The tryptamine-based psychedelics are widespread in plant and animal life, as a result of the tryptamine molecule’s close relationship to tryptophan, which is universally distributed in organisms. Tryptamines are alkaloids and thus relatively easy to isolate using simple chemical techniques that would have been available to the early alchemists—just look at any issue of The Entheogen Review ( now defunct but available online) or visit the Erowid library (erowid.org) to find the methods devised by their modern counterparts! Given the array of materials and manipulations used by alchemists in the past, it strikes me as plausible that a few may have stumbled onto these substances. We have no proof, of course, though there are many bizarre depictions of animals and plants in alchemical iconography. Even these are mere hints, not explicit depictions.
Alchemy was an esoteric practice, after all. Its practitioners were not interested in divulging their secrets, and often went to great lengths to obfuscate them. I am no expert on such illustration, but the closest example I have seen to an explicit visual reference to psychedelics is a remarkable woodcut in Johann Daniel Mylius’s Philosophia Reformata , a text from 1622. The four women depicted represent the four stages of the alchemical transformation process; the patterns of the folds of their dresses appear to be a taxonomically accurate representation of Psilocybe semilanceata , known as liberty caps among mushroom enthusiasts. This species is tiny, potent, and common in pastures throughout Europe and the British Isles, and there’s no reason to think it hasn’t grown there for centuries.

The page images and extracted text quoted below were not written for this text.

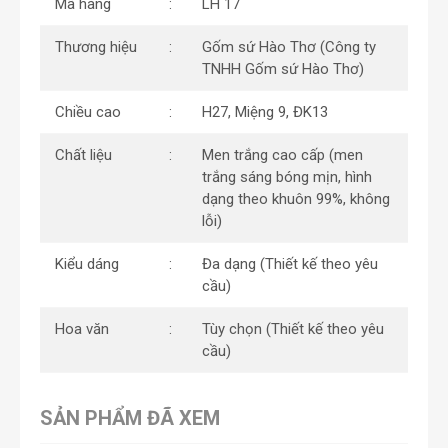
Mã hàng
LH 17
Thương hiệu
Gốm sứ Hào Thơ (Công ty
TNHH Gốm sứ Hào Thơ)
Chiều cao
H27, Miệng 9, ĐK13
Chất liệu
Men trắng cao cấp (men
trắng sáng bóng mịn, hình
dạng theo khuôn 99%, không
lỗi)
Kiểu dáng
Đa dạng (Thiết kế theo yêu
cầu)
Hoa văn
Tùy chọn (Thiết kế theo yêu
cầu)
SẢN PHẨM ĐÃ XEM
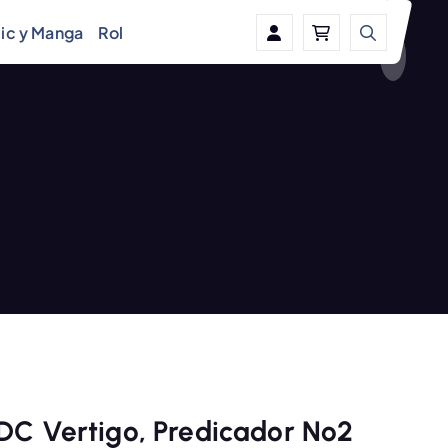
ic y Manga
Rol
 DC Vertigo, Predicador Nº2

Perhaps some people understood the mushroom’s properties and used such imagery as a way of alluding to their secret knowledge. (One of my students astutely noted that the women’s headdresses might represent the seed capsules of the opium poppy, another possibility.) Granted, one must be aware of the tendency to see what one wants to see in ancient iconography—a tendency that appears to be particularly strong among those with a special interest in mushrooms, as the author Andy Letcher points out in Shroom: A Cultural History of the Magic Mushroom . Nevertheless, the resemblance is remarkable, and readers may draw their own conclusions.
Before leaving Jung, it’s worth noting that he considered his work to be scientific. He made a point of insisting that his theories were objectively drawn, based on scientific observation. Indeed, Jungian psychology began as an effort to provide an interpretative structure for what he and others had learned by observing themselves as well as their patients. As he argued, the West devalues inner experience; only what is external, material, and outside the self can qualify as real. But in Eastern thought the opposite is true. The real world in Hinduism, for example, is the inner world; the external world, the material world, is maya , illusion. To illustrate the reality of the universe within, Jung noted how often our actions in the external world stem from interior motivations and ideas. This is an important point, particularly when interpreting inner states, including psychedelic states, which are easily dismissed as not real. Jung would vehemently disagree with such appraisals. As he pointed out, inner experiences are often more profound and significant than external events, in terms of their influence on human activities and institutions.